The new GBP8.7m sixth form centre at the London school has been granted planning permission by London Borough of Hammersmith and Fulham and will feature a 24m cantilever that will extend over an existing car park.
The upper levels project out into a 24m cantilever from the ground floor building.
The overall building length is 51m, over-turning the general rule for having only 33 per cent of a building extending as a cantilever.
This has almost 50 per cent of the building as a cantilever.
Nick Rogers, project leader at Bond Bryan, explains how this will be achieved: "Having such a huge cantilever compared to the ground floor structure places a tremendous loading on the building connected to ground but this is resolved by cross-bracing the floors and transferring the force back and down into cantilever and into the building pinned to the floor".
"We believe it is the largest cantilever in Europe.
The columns securing the ground floor building are driven 35 metres into the ground which serve to resist the uplift force generated by the cantilever.
"The cantilever also creates a potential for flexibility within the structure, this is counteracted by ensuring the 400mm-thick external walls and precast floor system combine to form a very stiff box structure".
The building turns the regimented horizontal timber and glass aesthetic of the existing 1950s buildings on its head, to create an elevation comprising of vertical timber panels of varying sizes, repeated at random intervals and framed with subtle colours.
The resulting elevations have been likened to a string of liquorice allsorts.
The design creates an uplifting learning environment by introducing a vibrant concept that all the students can relate to.
This concept has been extended in to the facade design to create a visual beacon for the school and wider community.

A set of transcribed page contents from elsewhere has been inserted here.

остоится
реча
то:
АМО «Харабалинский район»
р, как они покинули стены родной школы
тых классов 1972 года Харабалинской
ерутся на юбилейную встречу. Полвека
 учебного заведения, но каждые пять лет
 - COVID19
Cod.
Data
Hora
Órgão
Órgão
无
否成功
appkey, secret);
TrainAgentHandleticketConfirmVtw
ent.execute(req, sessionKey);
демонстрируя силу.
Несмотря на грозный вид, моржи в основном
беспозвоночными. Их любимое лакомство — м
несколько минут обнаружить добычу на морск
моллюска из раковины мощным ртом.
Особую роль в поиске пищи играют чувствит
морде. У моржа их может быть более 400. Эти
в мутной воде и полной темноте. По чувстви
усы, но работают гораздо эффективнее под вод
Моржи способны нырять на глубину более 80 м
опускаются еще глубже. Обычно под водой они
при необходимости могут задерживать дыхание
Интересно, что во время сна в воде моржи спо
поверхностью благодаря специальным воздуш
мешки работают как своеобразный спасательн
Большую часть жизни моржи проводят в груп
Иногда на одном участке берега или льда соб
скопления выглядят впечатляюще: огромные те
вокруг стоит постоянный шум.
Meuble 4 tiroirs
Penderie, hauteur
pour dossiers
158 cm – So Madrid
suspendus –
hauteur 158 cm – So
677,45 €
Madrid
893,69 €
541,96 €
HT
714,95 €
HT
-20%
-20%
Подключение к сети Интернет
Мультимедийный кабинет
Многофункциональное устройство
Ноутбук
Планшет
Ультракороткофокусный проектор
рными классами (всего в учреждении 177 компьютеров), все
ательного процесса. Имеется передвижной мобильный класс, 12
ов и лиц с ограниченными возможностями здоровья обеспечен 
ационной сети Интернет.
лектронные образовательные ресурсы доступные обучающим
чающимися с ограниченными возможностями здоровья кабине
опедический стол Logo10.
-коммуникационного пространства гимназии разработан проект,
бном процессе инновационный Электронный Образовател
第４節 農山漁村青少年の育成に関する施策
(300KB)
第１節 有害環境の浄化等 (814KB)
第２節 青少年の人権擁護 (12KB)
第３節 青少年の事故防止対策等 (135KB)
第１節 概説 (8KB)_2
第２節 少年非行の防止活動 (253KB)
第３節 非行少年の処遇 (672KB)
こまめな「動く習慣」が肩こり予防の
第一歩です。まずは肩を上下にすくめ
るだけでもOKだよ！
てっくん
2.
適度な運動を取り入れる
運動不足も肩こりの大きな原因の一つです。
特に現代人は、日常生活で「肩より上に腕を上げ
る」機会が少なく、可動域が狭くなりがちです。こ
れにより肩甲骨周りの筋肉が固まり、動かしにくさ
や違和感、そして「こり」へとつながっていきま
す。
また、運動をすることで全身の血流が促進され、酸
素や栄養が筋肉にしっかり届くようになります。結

Focus was also to use the structural dynamics of the huge 23 meter cantilever a to inform the applied learning of the students within this specialist science college.
The building will have a low environmental impact, having been designed to achieve a BREEAM rating of 'very good'.
Subject to funding, construction of the new Sixth Form Centre is due to start in August this year and it will open to pupils in September 2010.